Show the lines below that contain the string "left".
━━━ DATA ━━━
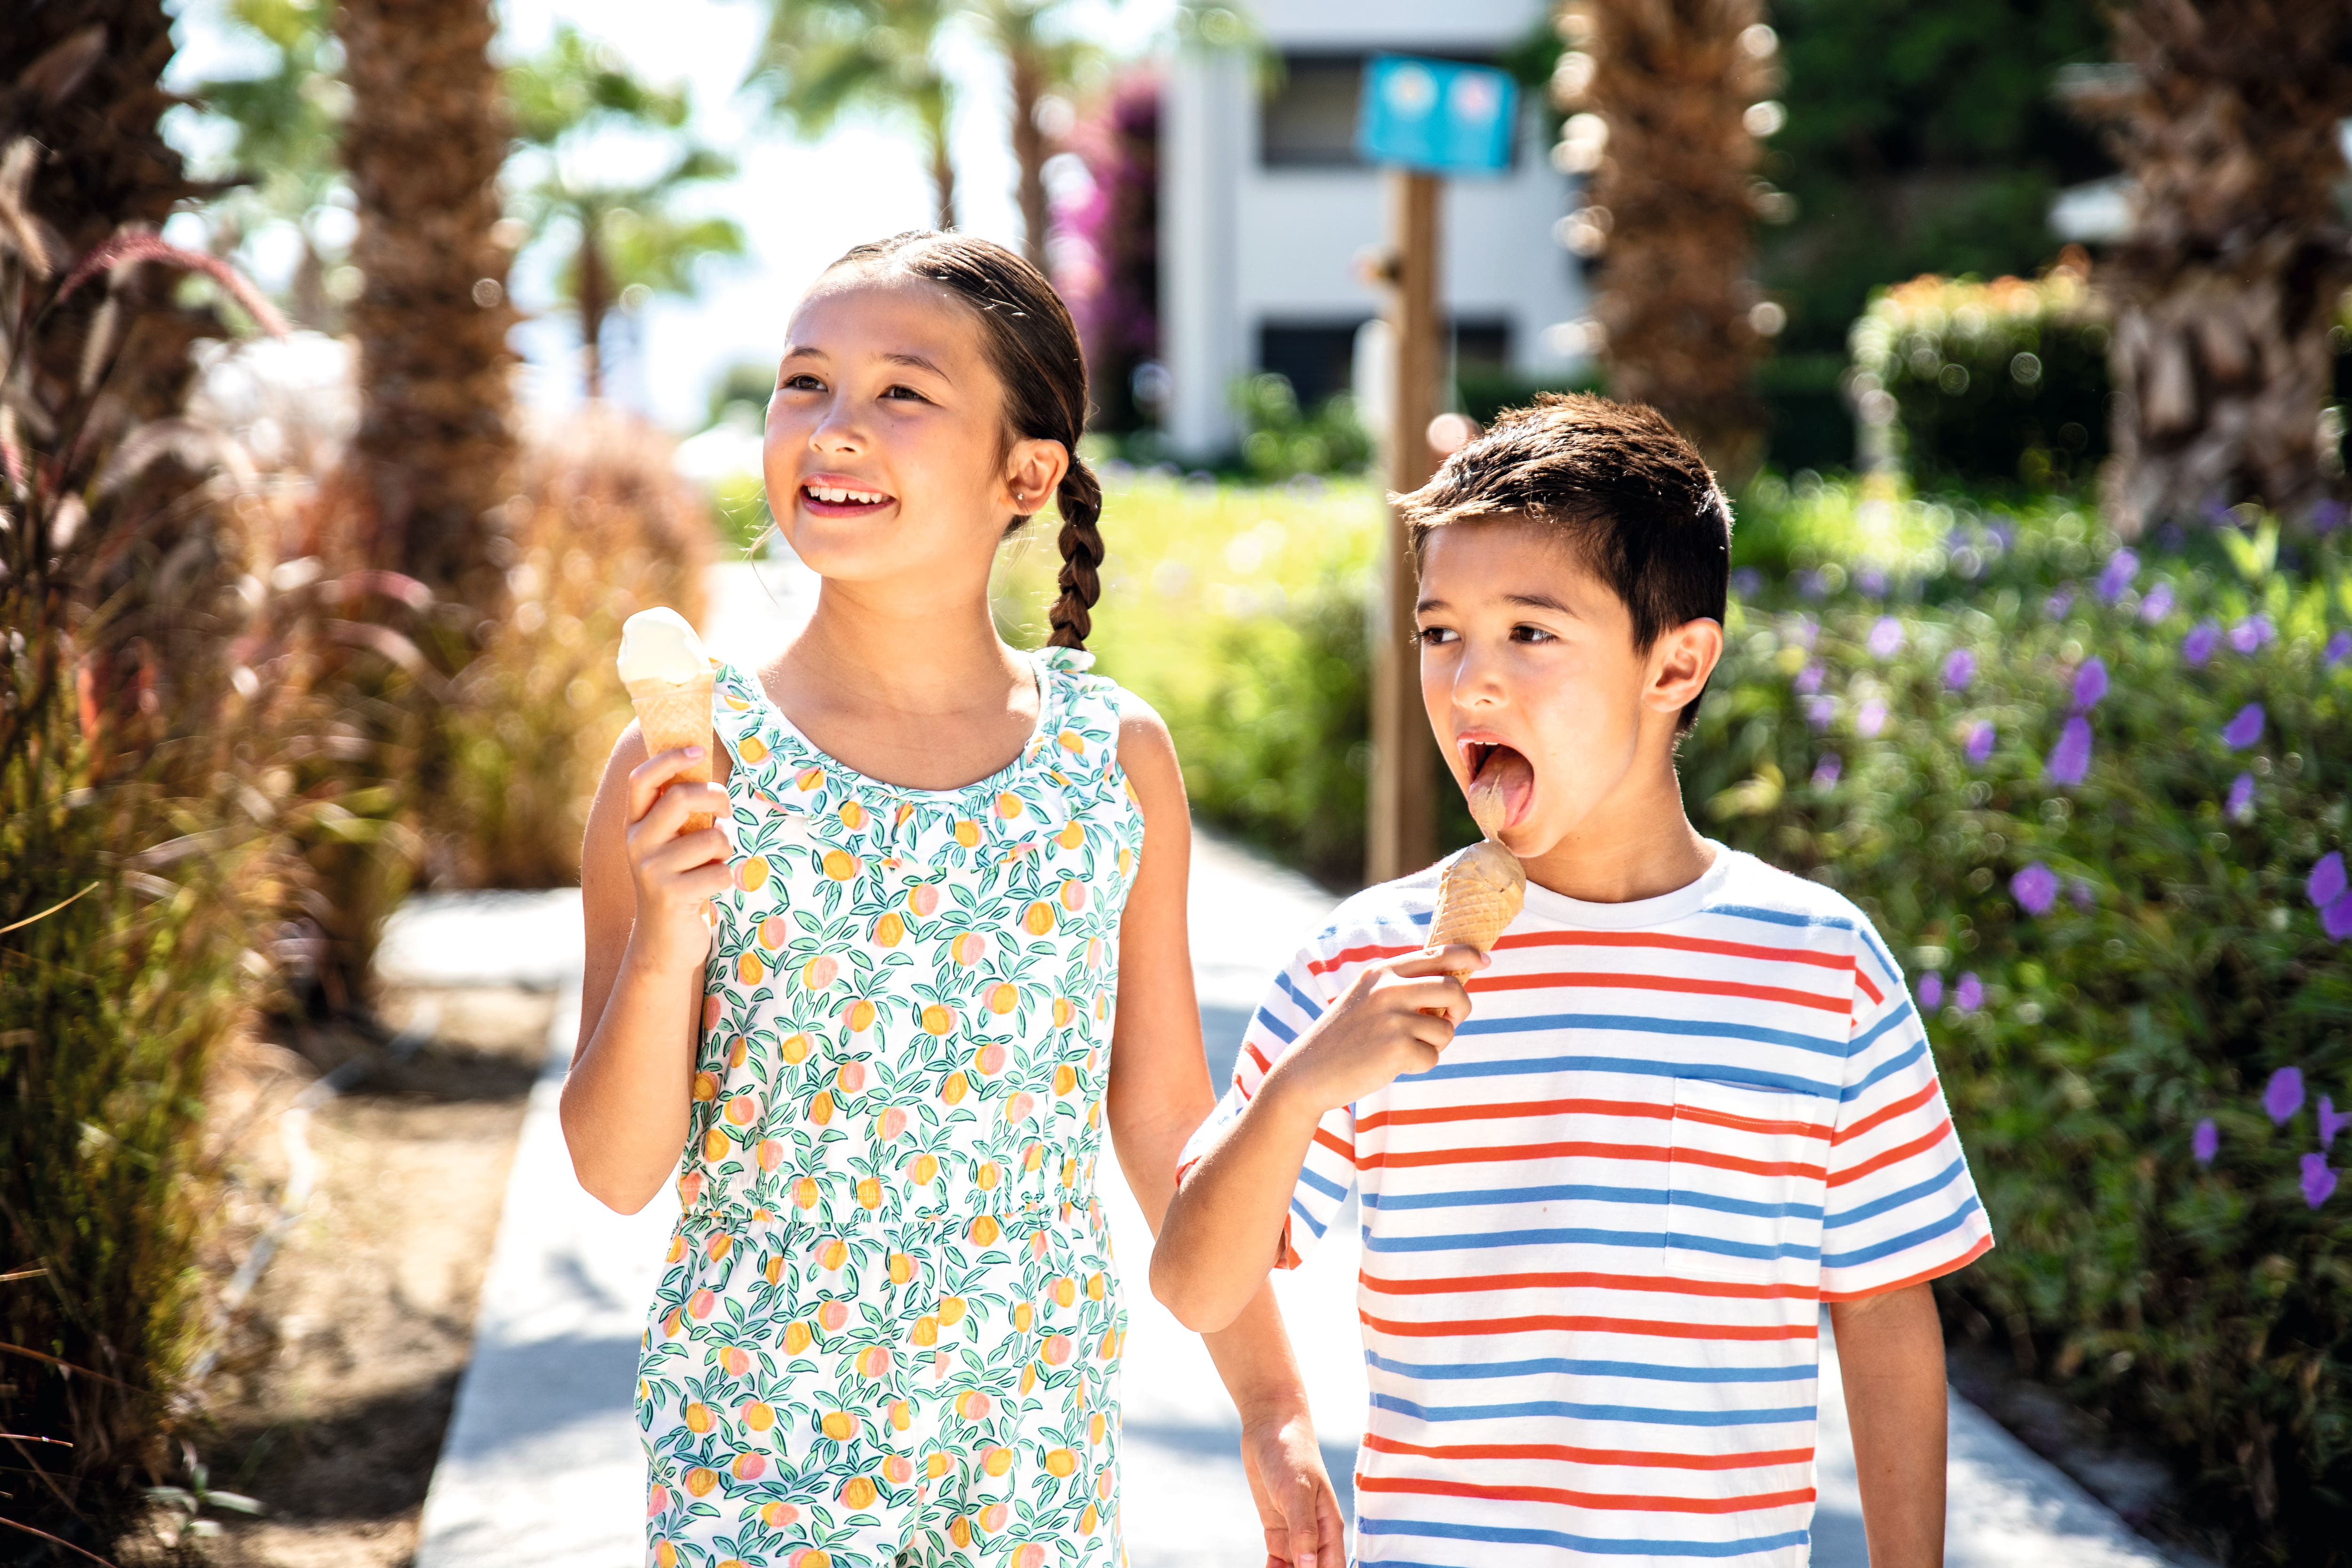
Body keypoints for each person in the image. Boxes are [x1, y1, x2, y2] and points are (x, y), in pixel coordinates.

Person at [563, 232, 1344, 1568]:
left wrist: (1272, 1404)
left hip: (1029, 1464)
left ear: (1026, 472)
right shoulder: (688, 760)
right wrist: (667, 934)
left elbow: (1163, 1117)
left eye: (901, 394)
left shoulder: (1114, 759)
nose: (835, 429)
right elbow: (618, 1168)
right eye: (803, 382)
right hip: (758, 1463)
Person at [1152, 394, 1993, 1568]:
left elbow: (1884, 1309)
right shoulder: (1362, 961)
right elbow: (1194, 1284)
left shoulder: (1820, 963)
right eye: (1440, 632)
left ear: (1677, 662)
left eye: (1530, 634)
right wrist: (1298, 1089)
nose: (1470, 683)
━━━
* **WORKED SOLUTION**
left wrist: (1272, 1404)
left hip: (1029, 1464)
left ear: (1026, 472)
left elbow: (1163, 1117)
left eye: (901, 394)
left shoulder: (1114, 759)
left elbow: (1884, 1309)
left shoulder: (1820, 963)
left ear: (1677, 662)
left eye: (1530, 634)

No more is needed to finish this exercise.